Aim =>
Turn every line of the material below into a numbered list, skipping any blank lines. Leave the pictures out of your answer.

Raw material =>
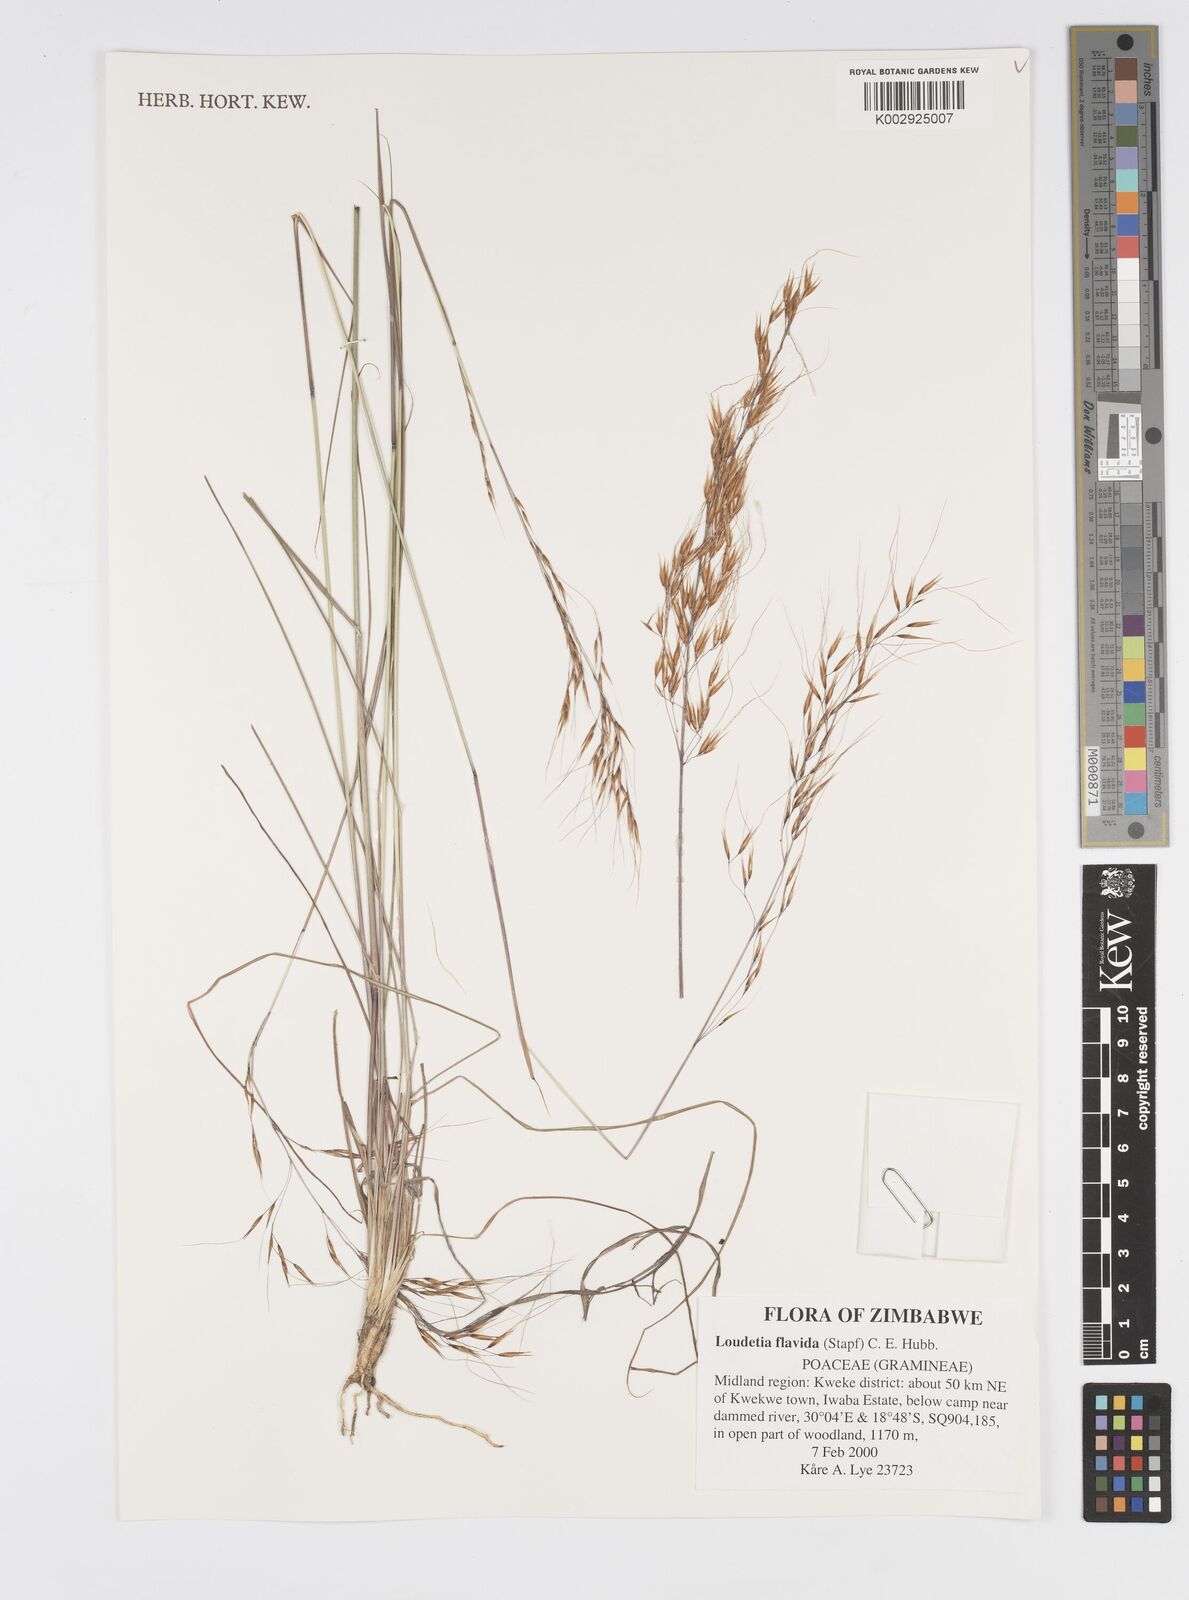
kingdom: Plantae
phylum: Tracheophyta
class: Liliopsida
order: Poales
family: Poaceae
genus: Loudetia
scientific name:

Full solution =>
1. kingdom: Plantae
2. phylum: Tracheophyta
3. class: Liliopsida
4. order: Poales
5. family: Poaceae
6. genus: Loudetia
7. scientific name:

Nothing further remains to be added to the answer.